If this looks familiar, it’s because it is almost identical in every way to a Banana Bread For Dory (q.v.) but it uses dates instead of bananas.

I wanted to try this out because my friend Becky B brought over a sticky date cake the other day and it reminded me of the packet of dates in the larder I had been meaning to use to make a sticky toffee pudding, but have never quite found the excuse for.

It’s also because I do LOVE that banana bread recipe but quite often don’t find I have quite the right number of overripe bananas to justify it. So I wondered if it was possible with dates. And it is! It is still a sort of date bread, rather than a cake, because it’s not especially sweet, which I think is a good thing. You could definitely spread this with butter, for example. Like all cakey/breads that are not a sponge, this keeps very well in tupperware for a few days.

Becky B did a terribly clever thing with HER date cake, which was to soak it, in the manner of a lemon drizzle cake, with a caramel sauce that she bought from Waitrose – it was Bonne Maman, she said: “Confiture de Caramel”. She thinned it with some hot water, pricked the cake all over with a skewer and then went MAD with the sauce. It was really, really fab. My mother always says that things that other people have made for you are always more delicious than something you have made yourself, but still – Becky B is a terrific cook.

You can also make your own caramel sauce if you are that sort of person – there is a recipe somewhere on here, have a rummage.

So here we go

Date bread

150 veg oil
200g dark brown sugar
1 tsp vanilla extract
2 eggs
250g dates
75g natural yoghurt
1 tsp bicarb of soda
1 tsp baking powder
1/4 tsp salt
225g wholemeal spelt flour (get it from Waitrose)
2 tbs caster sugar or cane sugar

1 Pre-heat your oven to 170C and butter a 2lb loaf tin and line it (YES you must do this, don’t be lazy) and line a baking sheet, too.

1 In a bowl whisk together the oil, sugar, vanilla and eggs

2 Chop up the dates roughly then put them in a bowl and pour over boiling water to just cover them. Leave them to soak for 20 mins then drain them and sort of gently mash them through the sieve to get out most of the water.

3 Add the youghurt to the dates and mix together. Sprinkle over the bicarb of soda, baking powder, and salt and stir again.

4 Mix the date mixture and the sugar/egg mixture together. Then sprinkle over the flour and stir until things are only just combined. Over-mixing is disastrous here so stop as soon as you can’t see any more flour. Spoon the batter into your smugly-lined tin.

5 Sprinkle some sugar – caster, cane or granulated -down the spine of the loaf and then put in the oven.

7 Bake for 45-50 mins.

HOW is Kitty, people say to me. How is she, how is she? I don’t talk about her that much any more because she is just off my hands.

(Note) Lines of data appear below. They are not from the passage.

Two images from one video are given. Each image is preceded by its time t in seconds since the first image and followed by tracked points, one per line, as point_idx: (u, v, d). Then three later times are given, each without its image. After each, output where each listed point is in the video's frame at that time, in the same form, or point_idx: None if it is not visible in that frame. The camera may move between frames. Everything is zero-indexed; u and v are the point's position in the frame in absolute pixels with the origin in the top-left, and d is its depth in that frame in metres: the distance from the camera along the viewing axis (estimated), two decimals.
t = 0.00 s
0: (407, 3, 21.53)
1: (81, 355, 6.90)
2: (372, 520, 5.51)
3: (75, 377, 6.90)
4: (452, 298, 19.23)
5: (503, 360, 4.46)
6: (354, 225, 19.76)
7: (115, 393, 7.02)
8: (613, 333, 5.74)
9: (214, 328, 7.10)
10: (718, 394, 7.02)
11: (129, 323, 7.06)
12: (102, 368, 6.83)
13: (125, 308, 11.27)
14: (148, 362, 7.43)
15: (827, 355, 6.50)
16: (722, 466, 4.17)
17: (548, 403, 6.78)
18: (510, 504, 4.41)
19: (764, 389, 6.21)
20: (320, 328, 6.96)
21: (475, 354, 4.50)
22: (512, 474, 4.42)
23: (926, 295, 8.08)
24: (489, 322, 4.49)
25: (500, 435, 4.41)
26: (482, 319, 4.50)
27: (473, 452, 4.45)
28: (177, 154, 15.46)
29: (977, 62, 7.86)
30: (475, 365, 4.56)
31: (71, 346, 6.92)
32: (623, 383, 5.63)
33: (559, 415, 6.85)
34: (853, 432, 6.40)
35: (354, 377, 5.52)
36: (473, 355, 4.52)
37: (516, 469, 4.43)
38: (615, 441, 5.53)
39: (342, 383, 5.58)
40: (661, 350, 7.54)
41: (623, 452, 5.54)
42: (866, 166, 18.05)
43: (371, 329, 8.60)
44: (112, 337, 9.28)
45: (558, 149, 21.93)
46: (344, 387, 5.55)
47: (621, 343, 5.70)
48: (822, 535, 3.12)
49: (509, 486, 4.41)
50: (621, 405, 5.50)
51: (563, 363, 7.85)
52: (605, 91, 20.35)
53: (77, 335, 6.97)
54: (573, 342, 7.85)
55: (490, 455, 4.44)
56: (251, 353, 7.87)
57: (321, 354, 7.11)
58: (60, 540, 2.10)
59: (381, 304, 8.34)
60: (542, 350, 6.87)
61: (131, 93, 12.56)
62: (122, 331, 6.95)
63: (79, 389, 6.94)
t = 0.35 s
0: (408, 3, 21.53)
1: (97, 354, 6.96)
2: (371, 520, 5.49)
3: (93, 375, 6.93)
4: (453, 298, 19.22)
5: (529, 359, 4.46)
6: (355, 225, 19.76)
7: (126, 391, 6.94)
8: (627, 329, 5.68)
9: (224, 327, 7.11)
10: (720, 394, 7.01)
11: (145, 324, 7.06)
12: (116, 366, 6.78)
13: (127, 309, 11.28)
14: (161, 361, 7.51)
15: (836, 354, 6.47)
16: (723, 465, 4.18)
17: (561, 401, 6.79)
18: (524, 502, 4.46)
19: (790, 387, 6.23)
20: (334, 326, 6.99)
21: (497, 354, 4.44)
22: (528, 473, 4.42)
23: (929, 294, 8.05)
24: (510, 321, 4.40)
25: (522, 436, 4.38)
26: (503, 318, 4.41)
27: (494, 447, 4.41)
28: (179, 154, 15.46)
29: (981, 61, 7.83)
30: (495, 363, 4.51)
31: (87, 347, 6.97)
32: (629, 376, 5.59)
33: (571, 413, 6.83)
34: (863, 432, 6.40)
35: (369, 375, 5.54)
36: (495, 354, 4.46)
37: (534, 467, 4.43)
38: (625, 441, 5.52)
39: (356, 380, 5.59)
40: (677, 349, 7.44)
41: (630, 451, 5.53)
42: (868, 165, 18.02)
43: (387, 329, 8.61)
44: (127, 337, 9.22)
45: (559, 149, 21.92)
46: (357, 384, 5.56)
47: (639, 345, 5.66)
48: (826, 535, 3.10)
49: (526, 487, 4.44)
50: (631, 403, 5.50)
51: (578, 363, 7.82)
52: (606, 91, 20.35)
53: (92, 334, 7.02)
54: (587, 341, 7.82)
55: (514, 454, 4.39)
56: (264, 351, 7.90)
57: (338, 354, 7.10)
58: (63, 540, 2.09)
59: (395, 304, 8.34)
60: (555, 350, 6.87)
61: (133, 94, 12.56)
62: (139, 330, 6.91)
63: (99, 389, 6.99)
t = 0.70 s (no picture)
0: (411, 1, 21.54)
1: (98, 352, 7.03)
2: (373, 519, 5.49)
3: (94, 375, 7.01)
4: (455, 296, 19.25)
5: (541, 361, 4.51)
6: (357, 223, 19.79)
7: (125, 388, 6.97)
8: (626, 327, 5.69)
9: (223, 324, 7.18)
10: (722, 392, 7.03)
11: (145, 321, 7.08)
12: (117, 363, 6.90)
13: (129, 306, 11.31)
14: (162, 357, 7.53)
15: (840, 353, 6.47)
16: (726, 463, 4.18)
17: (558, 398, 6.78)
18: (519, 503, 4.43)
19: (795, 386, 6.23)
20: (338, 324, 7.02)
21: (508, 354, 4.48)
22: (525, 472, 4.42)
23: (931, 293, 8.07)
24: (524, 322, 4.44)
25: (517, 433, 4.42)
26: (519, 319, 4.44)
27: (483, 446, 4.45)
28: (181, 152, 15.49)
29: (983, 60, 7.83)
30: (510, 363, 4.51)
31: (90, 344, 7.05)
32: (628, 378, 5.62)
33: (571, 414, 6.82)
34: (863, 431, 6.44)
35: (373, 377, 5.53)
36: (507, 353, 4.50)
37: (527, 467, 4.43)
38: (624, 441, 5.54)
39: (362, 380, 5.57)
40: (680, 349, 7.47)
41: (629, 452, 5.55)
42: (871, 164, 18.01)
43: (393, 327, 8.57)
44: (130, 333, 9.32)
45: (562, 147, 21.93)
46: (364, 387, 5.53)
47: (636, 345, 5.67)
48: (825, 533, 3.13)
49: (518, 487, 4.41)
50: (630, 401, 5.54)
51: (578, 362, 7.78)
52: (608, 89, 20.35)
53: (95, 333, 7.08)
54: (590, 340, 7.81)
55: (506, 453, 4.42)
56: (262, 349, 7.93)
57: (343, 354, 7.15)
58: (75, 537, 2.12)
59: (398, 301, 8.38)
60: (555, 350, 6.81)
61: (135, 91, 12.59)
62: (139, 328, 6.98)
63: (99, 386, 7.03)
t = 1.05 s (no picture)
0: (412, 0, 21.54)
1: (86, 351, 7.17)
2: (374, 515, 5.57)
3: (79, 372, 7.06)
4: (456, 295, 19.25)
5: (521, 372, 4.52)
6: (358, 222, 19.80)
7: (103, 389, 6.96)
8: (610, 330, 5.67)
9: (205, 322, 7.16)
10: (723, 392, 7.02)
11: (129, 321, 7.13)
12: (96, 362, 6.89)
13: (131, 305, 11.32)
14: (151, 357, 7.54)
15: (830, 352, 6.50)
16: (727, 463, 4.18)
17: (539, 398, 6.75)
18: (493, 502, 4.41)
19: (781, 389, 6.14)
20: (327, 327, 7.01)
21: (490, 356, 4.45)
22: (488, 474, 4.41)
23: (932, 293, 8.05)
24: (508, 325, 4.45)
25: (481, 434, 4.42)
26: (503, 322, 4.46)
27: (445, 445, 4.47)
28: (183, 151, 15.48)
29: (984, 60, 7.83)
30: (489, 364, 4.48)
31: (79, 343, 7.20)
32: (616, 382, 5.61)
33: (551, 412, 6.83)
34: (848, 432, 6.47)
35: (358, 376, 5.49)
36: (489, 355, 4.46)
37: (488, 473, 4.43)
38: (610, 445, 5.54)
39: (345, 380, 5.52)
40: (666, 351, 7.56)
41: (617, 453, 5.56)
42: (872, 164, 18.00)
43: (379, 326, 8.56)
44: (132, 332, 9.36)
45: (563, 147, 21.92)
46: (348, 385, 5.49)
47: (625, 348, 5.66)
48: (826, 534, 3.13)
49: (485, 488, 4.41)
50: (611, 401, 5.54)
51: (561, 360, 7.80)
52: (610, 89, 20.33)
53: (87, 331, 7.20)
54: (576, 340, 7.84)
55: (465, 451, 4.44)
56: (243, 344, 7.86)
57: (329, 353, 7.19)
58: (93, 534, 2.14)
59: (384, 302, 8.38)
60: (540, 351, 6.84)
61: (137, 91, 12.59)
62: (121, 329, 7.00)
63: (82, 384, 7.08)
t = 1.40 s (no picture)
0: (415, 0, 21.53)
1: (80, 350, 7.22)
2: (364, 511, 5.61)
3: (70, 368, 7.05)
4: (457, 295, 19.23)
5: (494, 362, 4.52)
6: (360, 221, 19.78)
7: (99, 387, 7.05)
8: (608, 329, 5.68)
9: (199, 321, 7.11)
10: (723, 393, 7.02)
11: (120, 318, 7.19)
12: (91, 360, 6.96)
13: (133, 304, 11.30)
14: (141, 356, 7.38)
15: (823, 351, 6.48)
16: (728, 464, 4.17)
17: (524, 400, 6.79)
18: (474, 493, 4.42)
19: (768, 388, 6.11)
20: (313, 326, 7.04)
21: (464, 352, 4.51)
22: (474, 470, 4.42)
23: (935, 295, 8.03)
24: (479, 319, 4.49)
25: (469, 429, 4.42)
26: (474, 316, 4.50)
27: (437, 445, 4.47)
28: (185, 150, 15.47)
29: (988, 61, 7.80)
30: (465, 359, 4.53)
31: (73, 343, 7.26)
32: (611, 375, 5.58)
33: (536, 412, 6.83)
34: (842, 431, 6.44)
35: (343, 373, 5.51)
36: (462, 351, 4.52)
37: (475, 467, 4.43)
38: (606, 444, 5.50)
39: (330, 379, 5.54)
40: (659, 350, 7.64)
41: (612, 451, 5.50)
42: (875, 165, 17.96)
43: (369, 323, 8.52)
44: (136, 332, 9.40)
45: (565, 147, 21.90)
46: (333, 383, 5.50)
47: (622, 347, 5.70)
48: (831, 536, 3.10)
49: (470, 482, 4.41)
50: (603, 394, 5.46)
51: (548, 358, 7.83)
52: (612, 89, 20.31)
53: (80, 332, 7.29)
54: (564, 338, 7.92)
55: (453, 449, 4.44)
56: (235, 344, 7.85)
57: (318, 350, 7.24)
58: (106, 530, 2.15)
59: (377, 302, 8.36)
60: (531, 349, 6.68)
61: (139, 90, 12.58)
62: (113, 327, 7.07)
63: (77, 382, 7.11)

She turns two in February but she has been off since she turned 18 months old and could walk, talk, ask for things, watch tv, sit and draw or look at her books, play imaginary games with her stuffed animals, scoot around the kitchen on her little trike and so on. She is an actual person these days and it’s such a relief, I can’t tell you.

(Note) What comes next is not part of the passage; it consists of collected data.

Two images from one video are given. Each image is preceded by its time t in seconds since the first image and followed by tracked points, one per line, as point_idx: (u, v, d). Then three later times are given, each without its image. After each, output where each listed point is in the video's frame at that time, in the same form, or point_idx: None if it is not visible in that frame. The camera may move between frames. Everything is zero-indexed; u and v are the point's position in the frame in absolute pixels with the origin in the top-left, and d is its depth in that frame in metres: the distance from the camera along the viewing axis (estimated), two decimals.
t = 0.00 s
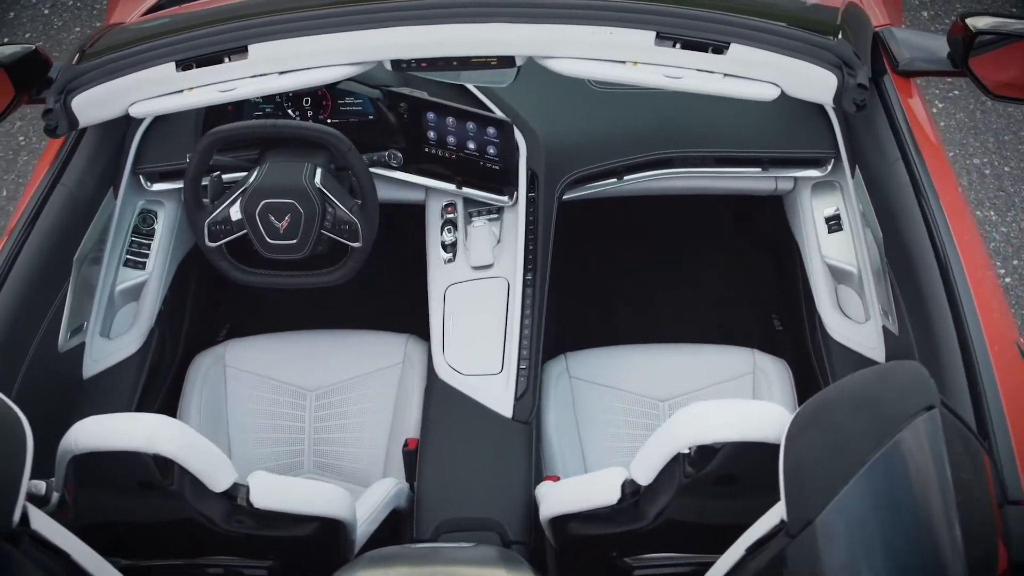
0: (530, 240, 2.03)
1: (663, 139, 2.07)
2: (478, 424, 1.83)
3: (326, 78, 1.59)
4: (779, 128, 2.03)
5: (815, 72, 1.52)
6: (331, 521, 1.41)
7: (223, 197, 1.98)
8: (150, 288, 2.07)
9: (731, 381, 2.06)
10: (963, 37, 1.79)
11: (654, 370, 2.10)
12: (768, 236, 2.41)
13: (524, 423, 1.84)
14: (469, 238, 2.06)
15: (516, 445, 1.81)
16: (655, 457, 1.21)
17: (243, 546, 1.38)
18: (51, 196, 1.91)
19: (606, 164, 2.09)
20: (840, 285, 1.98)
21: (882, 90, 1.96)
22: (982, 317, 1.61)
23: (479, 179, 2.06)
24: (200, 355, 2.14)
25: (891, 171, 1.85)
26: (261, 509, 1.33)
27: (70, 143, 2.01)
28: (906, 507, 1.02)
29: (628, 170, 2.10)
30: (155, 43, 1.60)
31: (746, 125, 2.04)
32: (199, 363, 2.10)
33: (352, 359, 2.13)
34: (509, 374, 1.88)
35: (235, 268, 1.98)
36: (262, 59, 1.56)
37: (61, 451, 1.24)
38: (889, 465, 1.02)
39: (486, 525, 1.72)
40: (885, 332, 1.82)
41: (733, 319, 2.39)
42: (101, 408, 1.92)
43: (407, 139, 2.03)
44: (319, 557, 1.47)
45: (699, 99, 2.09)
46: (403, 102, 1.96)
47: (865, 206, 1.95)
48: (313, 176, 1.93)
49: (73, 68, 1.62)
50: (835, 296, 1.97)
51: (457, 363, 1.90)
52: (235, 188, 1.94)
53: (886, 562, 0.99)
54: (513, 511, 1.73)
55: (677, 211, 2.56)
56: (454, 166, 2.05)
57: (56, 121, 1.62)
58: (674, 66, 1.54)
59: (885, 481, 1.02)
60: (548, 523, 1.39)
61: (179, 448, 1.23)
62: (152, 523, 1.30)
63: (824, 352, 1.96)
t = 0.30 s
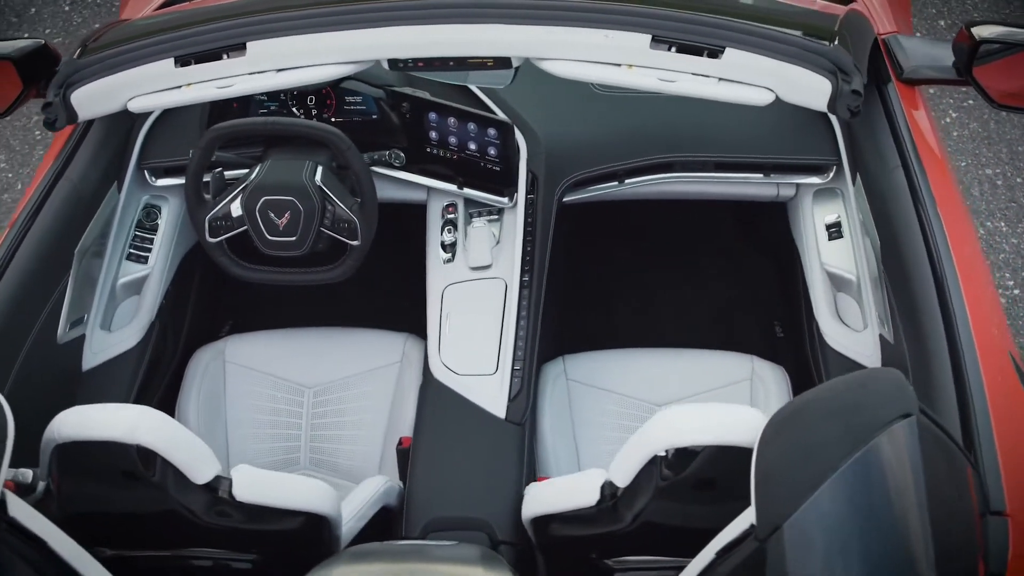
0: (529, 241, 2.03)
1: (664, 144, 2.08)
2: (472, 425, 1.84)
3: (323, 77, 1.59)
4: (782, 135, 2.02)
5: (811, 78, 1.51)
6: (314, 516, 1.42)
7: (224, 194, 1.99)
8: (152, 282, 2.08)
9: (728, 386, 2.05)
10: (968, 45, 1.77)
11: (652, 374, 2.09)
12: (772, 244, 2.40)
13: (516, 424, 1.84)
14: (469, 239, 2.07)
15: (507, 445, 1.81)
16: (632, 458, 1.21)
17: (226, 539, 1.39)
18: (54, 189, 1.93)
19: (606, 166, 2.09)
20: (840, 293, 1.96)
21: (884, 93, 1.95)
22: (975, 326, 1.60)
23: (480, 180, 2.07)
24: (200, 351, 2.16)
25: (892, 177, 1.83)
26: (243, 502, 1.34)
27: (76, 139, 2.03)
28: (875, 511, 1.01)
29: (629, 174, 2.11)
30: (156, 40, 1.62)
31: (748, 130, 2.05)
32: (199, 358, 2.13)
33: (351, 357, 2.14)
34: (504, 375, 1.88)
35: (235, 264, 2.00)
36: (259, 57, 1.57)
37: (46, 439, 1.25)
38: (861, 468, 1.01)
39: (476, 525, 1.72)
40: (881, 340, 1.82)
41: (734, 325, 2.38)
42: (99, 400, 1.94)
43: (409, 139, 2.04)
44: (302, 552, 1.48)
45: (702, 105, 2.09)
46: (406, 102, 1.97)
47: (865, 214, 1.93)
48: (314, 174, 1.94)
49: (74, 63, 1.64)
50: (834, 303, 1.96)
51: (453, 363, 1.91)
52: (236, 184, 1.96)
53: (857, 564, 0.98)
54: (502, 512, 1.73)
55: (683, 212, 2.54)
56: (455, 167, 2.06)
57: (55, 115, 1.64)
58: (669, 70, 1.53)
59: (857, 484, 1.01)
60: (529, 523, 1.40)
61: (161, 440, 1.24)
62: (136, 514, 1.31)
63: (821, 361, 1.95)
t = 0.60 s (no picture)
0: (527, 241, 2.04)
1: (665, 148, 2.08)
2: (465, 425, 1.84)
3: (320, 74, 1.59)
4: (783, 140, 2.02)
5: (805, 82, 1.50)
6: (299, 510, 1.42)
7: (226, 189, 2.00)
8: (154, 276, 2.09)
9: (725, 391, 2.04)
10: (974, 54, 1.74)
11: (649, 377, 2.09)
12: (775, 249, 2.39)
13: (509, 423, 1.85)
14: (468, 239, 2.07)
15: (500, 445, 1.82)
16: (609, 458, 1.21)
17: (211, 530, 1.40)
18: (58, 182, 1.95)
19: (606, 169, 2.09)
20: (838, 299, 1.95)
21: (886, 99, 1.94)
22: (968, 338, 1.59)
23: (480, 180, 2.08)
24: (199, 347, 2.16)
25: (890, 184, 1.83)
26: (224, 494, 1.35)
27: (81, 133, 2.06)
28: (849, 513, 1.02)
29: (629, 176, 2.11)
30: (157, 35, 1.64)
31: (748, 134, 2.05)
32: (199, 352, 2.13)
33: (349, 354, 2.15)
34: (497, 374, 1.89)
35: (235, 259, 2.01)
36: (256, 53, 1.58)
37: (31, 427, 1.27)
38: (837, 468, 1.02)
39: (465, 523, 1.72)
40: (876, 348, 1.81)
41: (735, 330, 2.38)
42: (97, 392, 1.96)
43: (411, 139, 2.05)
44: (288, 545, 1.48)
45: (703, 109, 2.10)
46: (407, 101, 1.98)
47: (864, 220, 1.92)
48: (314, 171, 1.95)
49: (77, 58, 1.67)
50: (833, 309, 1.94)
51: (448, 362, 1.92)
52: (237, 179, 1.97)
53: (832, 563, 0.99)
54: (492, 511, 1.74)
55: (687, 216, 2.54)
56: (456, 167, 2.07)
57: (55, 107, 1.66)
58: (663, 72, 1.53)
59: (832, 486, 1.01)
60: (511, 518, 1.40)
61: (144, 429, 1.26)
62: (120, 504, 1.32)
63: (817, 367, 1.94)
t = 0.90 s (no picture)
0: (522, 243, 2.07)
1: (665, 151, 2.08)
2: (457, 425, 1.85)
3: (314, 73, 1.60)
4: (781, 147, 2.03)
5: (798, 87, 1.50)
6: (283, 505, 1.43)
7: (226, 185, 2.02)
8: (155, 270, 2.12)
9: (720, 396, 2.04)
10: (975, 62, 1.70)
11: (645, 381, 2.09)
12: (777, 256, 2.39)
13: (500, 423, 1.86)
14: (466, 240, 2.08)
15: (491, 445, 1.83)
16: (587, 457, 1.22)
17: (196, 522, 1.41)
18: (61, 175, 1.97)
19: (605, 172, 2.10)
20: (835, 306, 1.94)
21: (885, 106, 1.92)
22: (956, 350, 1.58)
23: (479, 181, 2.09)
24: (197, 342, 2.17)
25: (886, 191, 1.82)
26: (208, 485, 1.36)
27: (86, 126, 2.07)
28: (825, 522, 0.93)
29: (629, 179, 2.11)
30: (156, 31, 1.65)
31: (748, 140, 2.06)
32: (198, 347, 2.14)
33: (346, 351, 2.17)
34: (490, 374, 1.90)
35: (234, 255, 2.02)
36: (252, 51, 1.59)
37: (18, 415, 1.28)
38: (810, 467, 0.93)
39: (452, 521, 1.72)
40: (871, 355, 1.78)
41: (735, 336, 2.38)
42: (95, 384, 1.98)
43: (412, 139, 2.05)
44: (273, 538, 1.49)
45: (704, 114, 2.11)
46: (408, 101, 1.98)
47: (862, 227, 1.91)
48: (314, 169, 1.97)
49: (77, 53, 1.68)
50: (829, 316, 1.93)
51: (442, 360, 1.92)
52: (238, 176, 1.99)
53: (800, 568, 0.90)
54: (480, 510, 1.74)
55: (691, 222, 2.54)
56: (456, 167, 2.08)
57: (54, 101, 1.67)
58: (655, 75, 1.52)
59: (805, 487, 0.93)
60: (493, 518, 1.41)
61: (126, 419, 1.28)
62: (105, 494, 1.34)
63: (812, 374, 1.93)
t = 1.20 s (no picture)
0: (519, 245, 2.07)
1: (663, 155, 2.08)
2: (450, 423, 1.86)
3: (307, 71, 1.61)
4: (780, 151, 2.03)
5: (788, 90, 1.50)
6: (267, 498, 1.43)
7: (227, 182, 2.04)
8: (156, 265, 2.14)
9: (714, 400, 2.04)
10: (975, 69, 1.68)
11: (641, 384, 2.09)
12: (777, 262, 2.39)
13: (492, 423, 1.87)
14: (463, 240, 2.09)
15: (482, 444, 1.83)
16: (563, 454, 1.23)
17: (182, 512, 1.43)
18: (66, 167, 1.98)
19: (604, 174, 2.11)
20: (829, 311, 1.94)
21: (885, 112, 1.92)
22: (944, 357, 1.58)
23: (478, 182, 2.10)
24: (199, 337, 2.20)
25: (882, 197, 1.82)
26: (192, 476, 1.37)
27: (92, 121, 2.09)
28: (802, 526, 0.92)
29: (626, 183, 2.13)
30: (156, 28, 1.68)
31: (746, 144, 2.06)
32: (199, 342, 2.16)
33: (344, 349, 2.18)
34: (482, 373, 1.91)
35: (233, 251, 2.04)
36: (248, 49, 1.61)
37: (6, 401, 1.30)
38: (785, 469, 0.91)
39: (440, 519, 1.73)
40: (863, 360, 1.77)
41: (733, 341, 2.38)
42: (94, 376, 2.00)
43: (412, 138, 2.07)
44: (259, 531, 1.50)
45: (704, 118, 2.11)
46: (408, 102, 2.00)
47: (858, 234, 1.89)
48: (312, 167, 1.98)
49: (77, 49, 1.72)
50: (823, 321, 1.93)
51: (436, 359, 1.93)
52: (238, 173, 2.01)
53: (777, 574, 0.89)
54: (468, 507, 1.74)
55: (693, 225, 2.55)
56: (455, 168, 2.09)
57: (53, 96, 1.70)
58: (645, 76, 1.52)
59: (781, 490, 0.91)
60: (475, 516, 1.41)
61: (110, 408, 1.30)
62: (91, 481, 1.35)
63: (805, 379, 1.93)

When I look back on some of the darker things I wrote when she was small I feel awful, so guilty. But it must have been bad for me to write those things, it must have been like that. She’s now this little chattering pixie, everyone wants a piece of her, everyone wants a smile and to hear her squeak “I’m knackered!” – her first party trick.

I used to dread her waking up in the night – the thought of it made me feel actually sick with anxiety. Now sometimes I wake in the night and hope that she might wake, too and need me. But she never does.

Here is a picture of Kitty with her bunny, her hair a bit wild from her nap. Note how she is gripping the bunny quite hard round the neck – I think she is trying to get him to tell her where the chocolate is. I can get pictures printed on t-shirts, mugs, bags and mousemats for a small fee if anyone is interested?

Though I can see the benefits of babies, I suppose. They are not constantly after your iPad and whatever it is that you are eating. And they don’t have a massive fucking tantrum when you try to stop them from doing incredibly dangerous things.